### [Data section]
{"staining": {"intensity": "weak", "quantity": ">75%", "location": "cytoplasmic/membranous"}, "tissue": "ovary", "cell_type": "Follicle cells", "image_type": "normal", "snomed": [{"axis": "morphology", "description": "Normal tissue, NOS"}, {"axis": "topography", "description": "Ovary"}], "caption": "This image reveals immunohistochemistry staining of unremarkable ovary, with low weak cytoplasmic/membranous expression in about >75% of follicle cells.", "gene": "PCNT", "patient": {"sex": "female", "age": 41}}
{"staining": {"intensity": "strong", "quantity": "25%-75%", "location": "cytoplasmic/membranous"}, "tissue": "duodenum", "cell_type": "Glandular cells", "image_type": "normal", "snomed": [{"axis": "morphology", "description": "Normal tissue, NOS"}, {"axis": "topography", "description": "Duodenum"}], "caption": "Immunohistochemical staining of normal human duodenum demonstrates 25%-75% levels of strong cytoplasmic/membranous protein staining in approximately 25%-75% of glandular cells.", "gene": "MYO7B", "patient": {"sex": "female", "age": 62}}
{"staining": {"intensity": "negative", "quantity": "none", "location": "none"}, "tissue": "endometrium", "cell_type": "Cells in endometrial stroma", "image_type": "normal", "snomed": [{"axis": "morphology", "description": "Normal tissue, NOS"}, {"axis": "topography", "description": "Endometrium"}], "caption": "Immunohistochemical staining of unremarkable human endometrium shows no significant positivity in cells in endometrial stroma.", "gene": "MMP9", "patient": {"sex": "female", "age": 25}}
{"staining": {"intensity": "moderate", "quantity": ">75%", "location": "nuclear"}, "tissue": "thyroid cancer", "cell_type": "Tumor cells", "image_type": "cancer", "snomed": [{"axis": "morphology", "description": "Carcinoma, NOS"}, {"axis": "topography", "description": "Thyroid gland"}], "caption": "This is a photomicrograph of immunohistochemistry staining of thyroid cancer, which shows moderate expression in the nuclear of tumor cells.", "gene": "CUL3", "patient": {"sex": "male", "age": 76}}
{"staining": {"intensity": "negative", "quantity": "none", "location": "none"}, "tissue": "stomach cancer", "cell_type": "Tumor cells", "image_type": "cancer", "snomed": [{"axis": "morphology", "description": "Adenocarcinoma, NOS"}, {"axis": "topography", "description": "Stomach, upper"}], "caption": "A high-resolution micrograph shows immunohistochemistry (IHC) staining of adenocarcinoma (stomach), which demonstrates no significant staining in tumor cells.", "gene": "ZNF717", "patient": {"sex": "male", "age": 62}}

### [Exercise]
Repeat the whole listing above exactly.

### [Answer box]
{"staining": {"intensity": "weak", "quantity": ">75%", "location": "cytoplasmic/membranous"}, "tissue": "ovary", "cell_type": "Follicle cells", "image_type": "normal", "snomed": [{"axis": "morphology", "description": "Normal tissue, NOS"}, {"axis": "topography", "description": "Ovary"}], "caption": "This image reveals immunohistochemistry staining of unremarkable ovary, with low weak cytoplasmic/membranous expression in about >75% of follicle cells.", "gene": "PCNT", "patient": {"sex": "female", "age": 41}}
{"staining": {"intensity": "strong", "quantity": "25%-75%", "location": "cytoplasmic/membranous"}, "tissue": "duodenum", "cell_type": "Glandular cells", "image_type": "normal", "snomed": [{"axis": "morphology", "description": "Normal tissue, NOS"}, {"axis": "topography", "description": "Duodenum"}], "caption": "Immunohistochemical staining of normal human duodenum demonstrates 25%-75% levels of strong cytoplasmic/membranous protein staining in approximately 25%-75% of glandular cells.", "gene": "MYO7B", "patient": {"sex": "female", "age": 62}}
{"staining": {"intensity": "negative", "quantity": "none", "location": "none"}, "tissue": "endometrium", "cell_type": "Cells in endometrial stroma", "image_type": "normal", "snomed": [{"axis": "morphology", "description": "Normal tissue, NOS"}, {"axis": "topography", "description": "Endometrium"}], "caption": "Immunohistochemical staining of unremarkable human endometrium shows no significant positivity in cells in endometrial stroma.", "gene": "MMP9", "patient": {"sex": "female", "age": 25}}
{"staining": {"intensity": "moderate", "quantity": ">75%", "location": "nuclear"}, "tissue": "thyroid cancer", "cell_type": "Tumor cells", "image_type": "cancer", "snomed": [{"axis": "morphology", "description": "Carcinoma, NOS"}, {"axis": "topography", "description": "Thyroid gland"}], "caption": "This is a photomicrograph of immunohistochemistry staining of thyroid cancer, which shows moderate expression in the nuclear of tumor cells.", "gene": "CUL3", "patient": {"sex": "male", "age": 76}}
{"staining": {"intensity": "negative", "quantity": "none", "location": "none"}, "tissue": "stomach cancer", "cell_type": "Tumor cells", "image_type": "cancer", "snomed": [{"axis": "morphology", "description": "Adenocarcinoma, NOS"}, {"axis": "topography", "description": "Stomach, upper"}], "caption": "A high-resolution micrograph shows immunohistochemistry (IHC) staining of adenocarcinoma (stomach), which demonstrates no significant staining in tumor cells.", "gene": "ZNF717", "patient": {"sex": "male", "age": 62}}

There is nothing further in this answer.